> TASK TO COMPLETE
The lines to copy run from the one containing "30: (388, 316, 0.22)" to the last line of the entries; output those lines exactly and only them, without pictures.

Data extracted from a collection:
══════════

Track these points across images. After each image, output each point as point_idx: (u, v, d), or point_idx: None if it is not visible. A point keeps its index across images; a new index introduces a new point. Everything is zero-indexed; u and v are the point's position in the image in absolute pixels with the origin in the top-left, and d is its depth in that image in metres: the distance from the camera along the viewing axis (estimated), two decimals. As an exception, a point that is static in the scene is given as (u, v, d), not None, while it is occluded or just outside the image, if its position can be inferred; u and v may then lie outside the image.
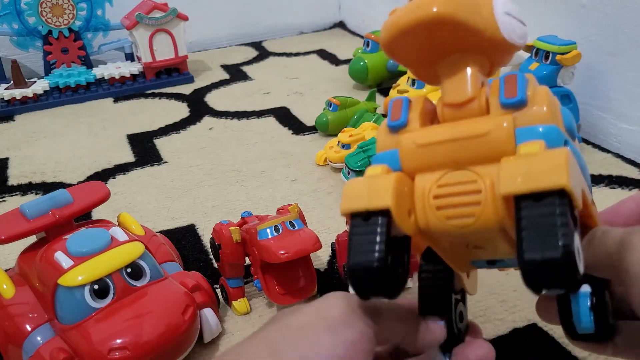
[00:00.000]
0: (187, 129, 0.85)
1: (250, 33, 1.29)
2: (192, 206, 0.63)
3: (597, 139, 0.73)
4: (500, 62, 0.25)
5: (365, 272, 0.22)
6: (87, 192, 0.45)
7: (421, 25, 0.23)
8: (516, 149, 0.22)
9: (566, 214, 0.19)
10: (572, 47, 0.67)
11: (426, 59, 0.26)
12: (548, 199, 0.20)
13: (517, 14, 0.24)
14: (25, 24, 0.99)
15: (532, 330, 0.43)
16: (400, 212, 0.22)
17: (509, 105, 0.23)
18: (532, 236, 0.19)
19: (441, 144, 0.23)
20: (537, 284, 0.19)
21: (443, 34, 0.23)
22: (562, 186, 0.19)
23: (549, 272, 0.19)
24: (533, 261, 0.19)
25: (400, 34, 0.24)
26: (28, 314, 0.39)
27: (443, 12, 0.22)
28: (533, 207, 0.20)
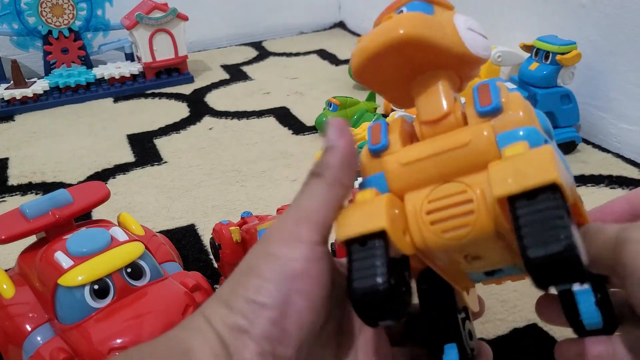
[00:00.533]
0: (187, 129, 0.85)
1: (250, 33, 1.29)
2: (192, 206, 0.63)
3: (597, 139, 0.73)
4: (468, 76, 0.26)
5: (370, 297, 0.21)
6: (87, 192, 0.45)
7: (390, 48, 0.24)
8: (500, 153, 0.22)
9: (561, 207, 0.19)
10: (572, 47, 0.67)
11: (397, 82, 0.26)
12: (541, 195, 0.20)
13: (478, 29, 0.25)
14: (25, 24, 0.99)
15: (532, 330, 0.43)
16: (396, 232, 0.22)
17: (486, 113, 0.23)
18: (533, 233, 0.19)
19: (425, 160, 0.24)
20: (545, 279, 0.19)
21: (412, 55, 0.24)
22: (553, 180, 0.20)
23: (554, 266, 0.19)
24: (537, 258, 0.19)
25: (370, 59, 0.24)
26: (28, 314, 0.39)
27: (410, 33, 0.23)
28: (528, 205, 0.20)
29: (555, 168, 0.20)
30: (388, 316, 0.22)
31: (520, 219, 0.20)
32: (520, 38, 0.75)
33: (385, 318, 0.22)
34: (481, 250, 0.23)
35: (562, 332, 0.42)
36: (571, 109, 0.70)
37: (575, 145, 0.71)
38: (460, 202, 0.22)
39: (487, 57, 0.25)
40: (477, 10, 0.90)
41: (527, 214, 0.20)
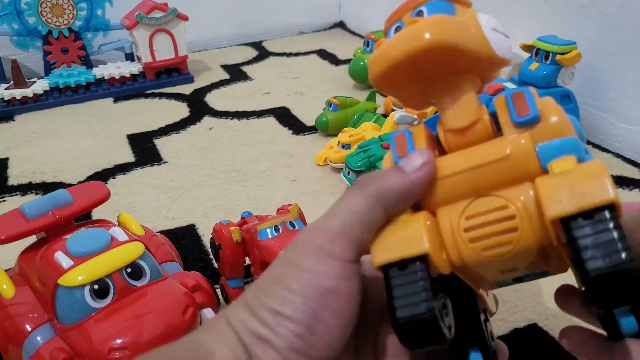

══════════

> OUTPUT FOR THIS TASK
30: (388, 316, 0.22)
31: (520, 219, 0.20)
32: (520, 38, 0.75)
33: (385, 318, 0.22)
34: (481, 250, 0.23)
35: (562, 332, 0.42)
36: (571, 109, 0.70)
37: (575, 145, 0.71)
38: (460, 202, 0.22)
39: (487, 57, 0.25)
40: (477, 10, 0.90)
41: (527, 214, 0.20)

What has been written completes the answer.